Within one global service, you can use both private and public clouds at the same time. Here are the cases when you might need a GSLB: 



  • high service availability if all servers in one of the clouds are unavailable,

  • disaster recovery if one cloud is completely inaccessible,

  • , , . .



Let's look at the architecture of GSLB:







The scheme of work in a nutshell: balancing is performed by the local DNS service deployed inside the NSX ALB. The client sends a request to connect to the service using the FQDN name. DNS gives the client the virtual IP of the local VS in the most optimal cloud. The service chooses the most optimal cloud based on the balancing algorithm, data on the availability of local VS on the Health Monitor and the client's geographic location. You can set different balancing algorithms - both at the global service level and at the GSLB level.

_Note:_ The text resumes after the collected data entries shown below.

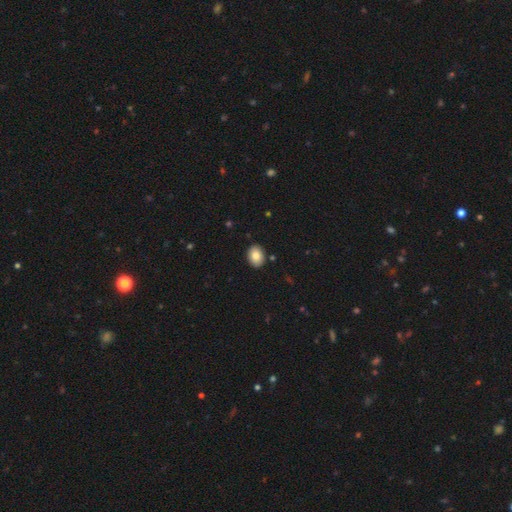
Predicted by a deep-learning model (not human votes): A smooth galaxy with no disk features (84%) that is in between round and cigar-shaped (65%). Merging: none (89%).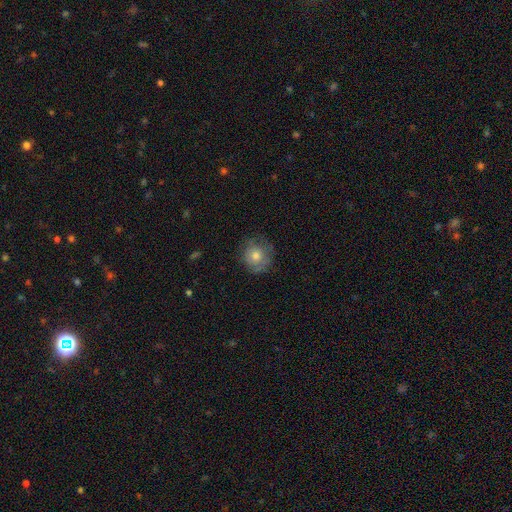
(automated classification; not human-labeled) Smooth or featured? smooth (65%)
How rounded? round (88%)
Merging? none (76%)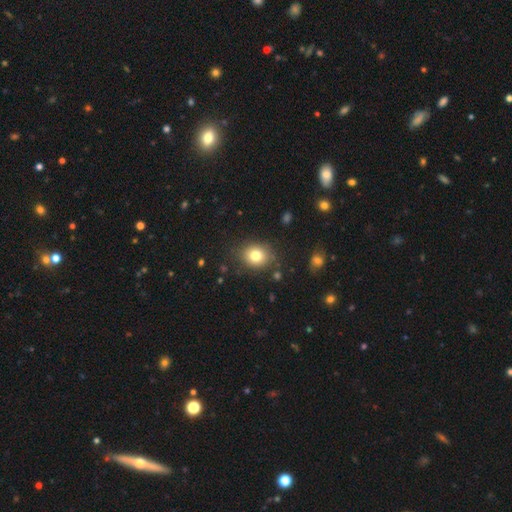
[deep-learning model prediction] smooth_or_featured: smooth (p=0.79) [alt: star or artifact p=0.11]
how_rounded: round (p=0.64) [alt: in between p=0.35]
merging: none (p=0.84) [alt: minor disturbance p=0.11]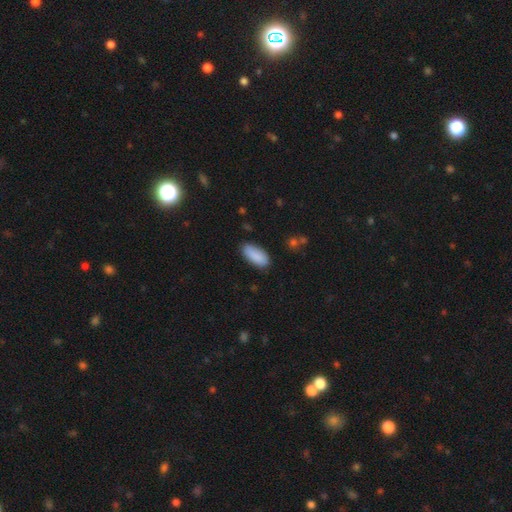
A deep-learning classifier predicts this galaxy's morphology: Smooth or featured?
  - smooth: 90% *
  - star or artifact: 6%
  - featured or disk: 4%
How rounded?
  - in between: 88% *
  - cigar-shaped: 10%
  - round: 2%
Merging?
  - none: 82% *
  - minor disturbance: 13%
  - major disturbance: 3%
  - merger: 2%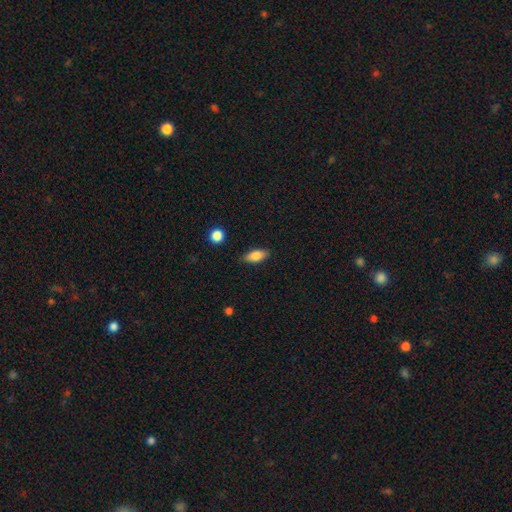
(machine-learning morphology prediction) smooth_or_featured: smooth (p=0.82) [alt: featured or disk p=0.11]
how_rounded: in between (p=0.84) [alt: cigar-shaped p=0.12]
merging: none (p=0.84) [alt: minor disturbance p=0.12]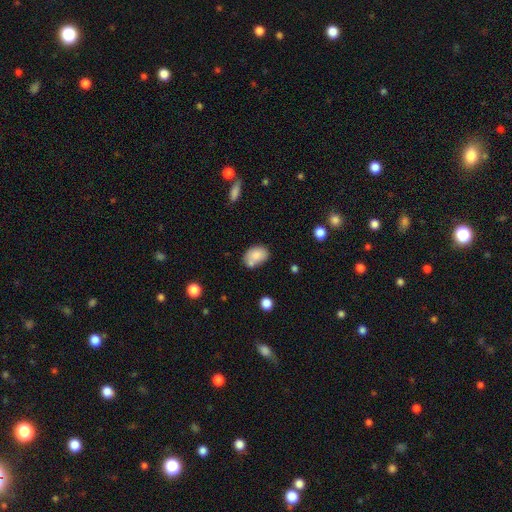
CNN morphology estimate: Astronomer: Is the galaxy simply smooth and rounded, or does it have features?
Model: smooth — 81%.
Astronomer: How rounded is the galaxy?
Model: in between — 80%.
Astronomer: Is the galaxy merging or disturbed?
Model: none — 54%.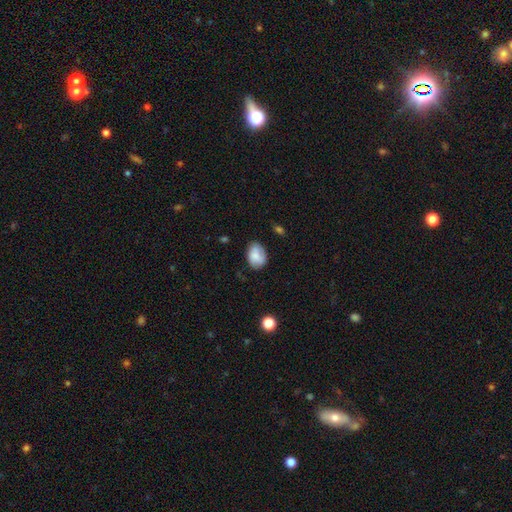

As you can see from the GSLB diagram, it is based on the elements of the previous diagram: server pools, above them are local virtual services (VS) with local virtual IP (VIP) and service virtual machines (SE). New elements appear when building the GSLB.



Global service (global VS) - a service balanced between geographically dispersed servers or private and public clouds.



A GSLB Site includes the controller and the SEs managed by it, located in the same cloud. For each site, you can set geolocation in latitude and longitude. This allows GSLB to select the server pool based on distance from the client.



GSLB sites based on the NSX ALB system are divided into leaders (leaders) and followers (followers). As in the case of controllers, this scheme provides fault tolerance for the GSLB service. 



The lead site makes balancing decisions, handles connections, and monitors. You can only change the GSLB configuration from the master site controller.



Slave sites can be active or passive. 



  • A passive slave site only handles incoming client connections if the master site chooses its local VS.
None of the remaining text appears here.